**The task:**
Rewrite the text of all the items below with every "Cheque Regalo" changed to "Tarjeta Regalo" and nothing else altered. Leave out the pictures.

**Supplied data:**
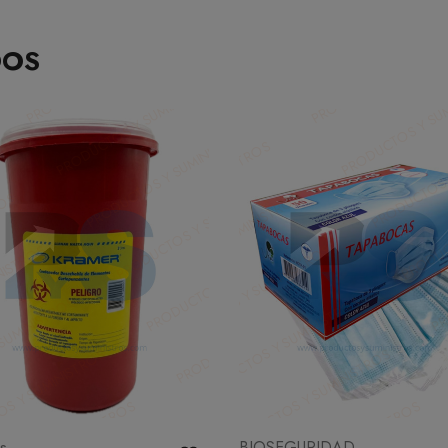
DOS
as
BIOSEGURIDAD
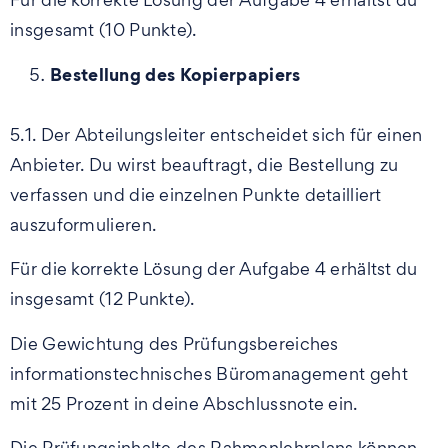
insgesamt (10 Punkte).
Bestellung des Kopierpapiers
5.1. Der Abteilungsleiter entscheidet sich für einen
Anbieter. Du wirst beauftragt, die Bestellung zu
verfassen und die einzelnen Punkte detailliert
auszuformulieren.
Für die korrekte Lösung der Aufgabe 4 erhältst du
insgesamt (12 Punkte).
Die Gewichtung des Prüfungsbereiches
informationstechnisches Büromanagement geht
mit 25 Prozent in deine Abschlussnote ein.
Die Prüfungsinhalte des Rahmenlehrplans können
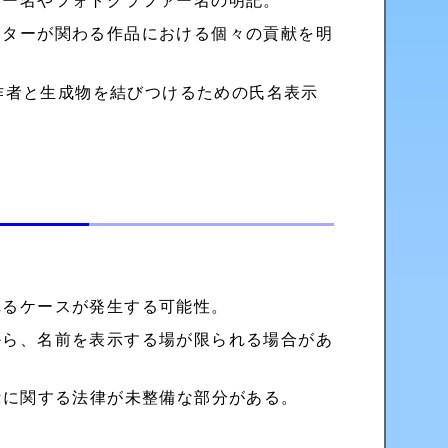
ター名やフォトグラファー名の明記。
イターが関わる作品における個々の貢献を明
作者と生成物を結びつけるための氏名表示
れるケースが発生する可能性。
から、名前を表示する場が限られる場合があ
示に関する法律が未整備な部分がある。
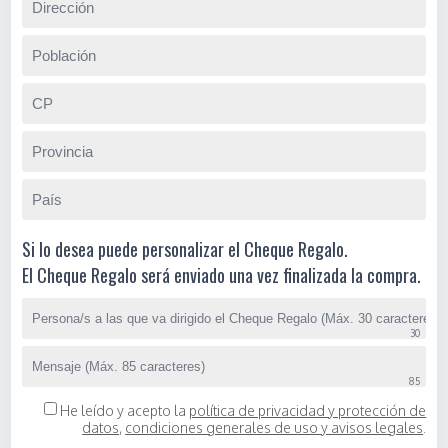
Si lo desea puede personalizar el Cheque Regalo.
El Cheque Regalo será enviado una vez finalizada la compra.
He leído y acepto la
política de privacidad y protección de
datos
,
condiciones generales de uso y avisos legales
.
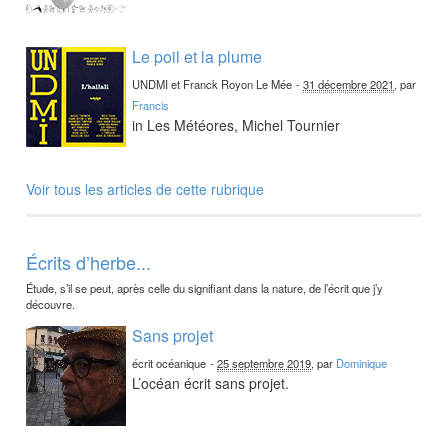
Le poil et la plume
UNDMI et Franck Royon Le Mée
-
31 décembre 2021
, par
Francis
in Les Météores, Michel Tournier
Voir tous les articles de cette rubrique
Écrits d’herbe...
Étude, s’il se peut, après celle du signifiant dans la nature, de l’écrit que j’y
découvre.
Sans projet
écrit océanique
-
25 septembre 2019
, par
Dominique
L’océan écrit sans projet.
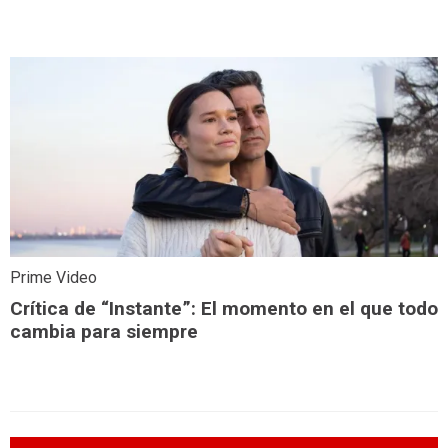
Prime Video
Crítica de “Instante”: El momento en el que todo
cambia para siempre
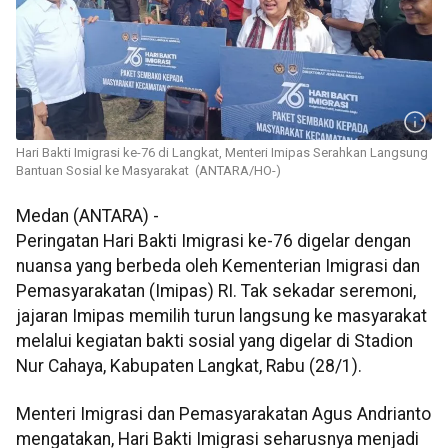
Hari Bakti Imigrasi ke-76 di Langkat, Menteri Imipas Serahkan Langsung
Bantuan Sosial ke Masyarakat (ANTARA/HO-)
Medan (ANTARA) -
Peringatan Hari Bakti Imigrasi ke-76 digelar dengan
nuansa yang berbeda oleh Kementerian Imigrasi dan
Pemasyarakatan (Imipas) RI. Tak sekadar seremoni,
jajaran Imipas memilih turun langsung ke masyarakat
melalui kegiatan bakti sosial yang digelar di Stadion
Nur Cahaya, Kabupaten Langkat, Rabu (28/1).
Menteri Imigrasi dan Pemasyarakatan Agus Andrianto
mengatakan, Hari Bakti Imigrasi seharusnya menjadi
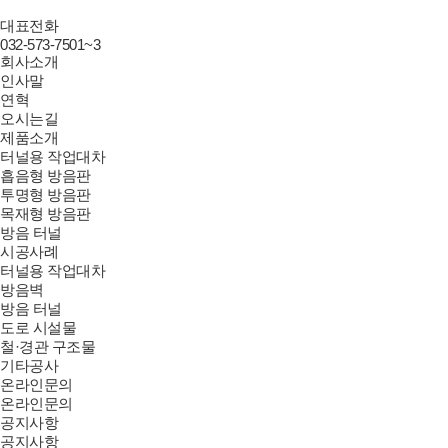
대표전화
032-573-7501~3
회사소개
인사말
연혁
오시는길
제품소개
터널용 작업대차
흡음형 방음판
투명형 방음판
목재형 방음판
방음 터널
시공사례
터널용 작업대차
방음벽
방음 터널
도로 시설물
철·경관 구조물
기타공사
온라인문의
온라인문의
공지사항
공지사항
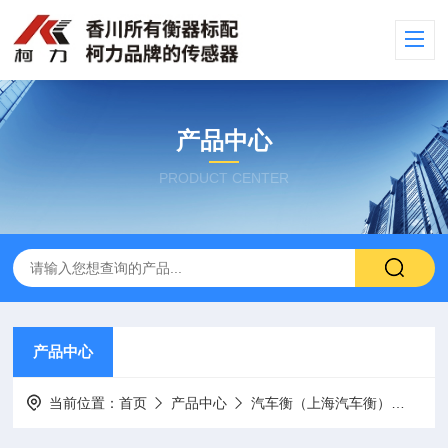
产品中心
PRODUCT CENTER
产品中心
当前位置：
首页
产品中心
汽车衡（上海汽车衡）
电子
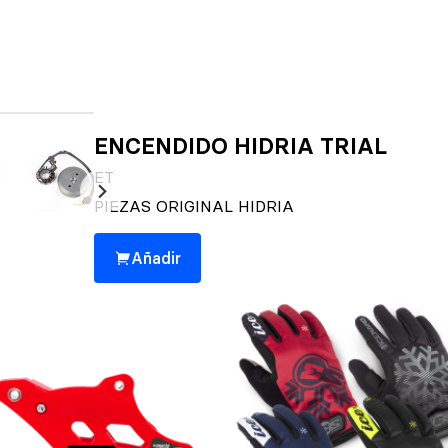
ENCENDIDO HIDRIA TRIAL
ET
PIEZAS ORIGINAL HIDRIA
Añadir
También podría interesarte 👀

**Your response:**
DOS
as
BIOSEGURIDAD
insgesamt (10 Punkte).
Bestellung des Kopierpapiers
5.1. Der Abteilungsleiter entscheidet sich für einen
Anbieter. Du wirst beauftragt, die Bestellung zu
verfassen und die einzelnen Punkte detailliert
auszuformulieren.
Für die korrekte Lösung der Aufgabe 4 erhältst du
insgesamt (12 Punkte).
Die Gewichtung des Prüfungsbereiches
informationstechnisches Büromanagement geht
mit 25 Prozent in deine Abschlussnote ein.
Die Prüfungsinhalte des Rahmenlehrplans können
ター名やフォトグラファー名の明記。
イターが関わる作品における個々の貢献を明
作者と生成物を結びつけるための氏名表示
れるケースが発生する可能性。
から、名前を表示する場が限られる場合があ
示に関する法律が未整備な部分がある。
Si lo desea puede personalizar el Tarjeta Regalo.
El Tarjeta Regalo será enviado una vez finalizada la compra.
He leído y acepto la
política de privacidad y protección de
datos
,
condiciones generales de uso y avisos legales
.
Le poil et la plume
UNDMI et Franck Royon Le Mée
-
31 décembre 2021
, par
Francis
in Les Météores, Michel Tournier
Voir tous les articles de cette rubrique
Écrits d’herbe...
Étude, s’il se peut, après celle du signifiant dans la nature, de l’écrit que j’y
découvre.
Sans projet
écrit océanique
-
25 septembre 2019
, par
Dominique
L’océan écrit sans projet.
Prime Video
Crítica de “Instante”: El momento en el que todo
cambia para siempre
Hari Bakti Imigrasi ke-76 di Langkat, Menteri Imipas Serahkan Langsung
Bantuan Sosial ke Masyarakat (ANTARA/HO-)
Medan (ANTARA) -
Peringatan Hari Bakti Imigrasi ke-76 digelar dengan
nuansa yang berbeda oleh Kementerian Imigrasi dan
Pemasyarakatan (Imipas) RI. Tak sekadar seremoni,
jajaran Imipas memilih turun langsung ke masyarakat
melalui kegiatan bakti sosial yang digelar di Stadion
Nur Cahaya, Kabupaten Langkat, Rabu (28/1).
Menteri Imigrasi dan Pemasyarakatan Agus Andrianto
mengatakan, Hari Bakti Imigrasi seharusnya menjadi
대표전화
032-573-7501~3
회사소개
인사말
연혁
오시는길
제품소개
터널용 작업대차
흡음형 방음판
투명형 방음판
목재형 방음판
방음 터널
시공사례
터널용 작업대차
방음벽
방음 터널
도로 시설물
철·경관 구조물
기타공사
온라인문의
온라인문의
공지사항
공지사항
产品中心
PRODUCT CENTER
产品中心
当前位置：
首页
产品中心
汽车衡（上海汽车衡）
电子
ENCENDIDO HIDRIA TRIAL
ET
PIEZAS ORIGINAL HIDRIA
Añadir
También podría interesarte 👀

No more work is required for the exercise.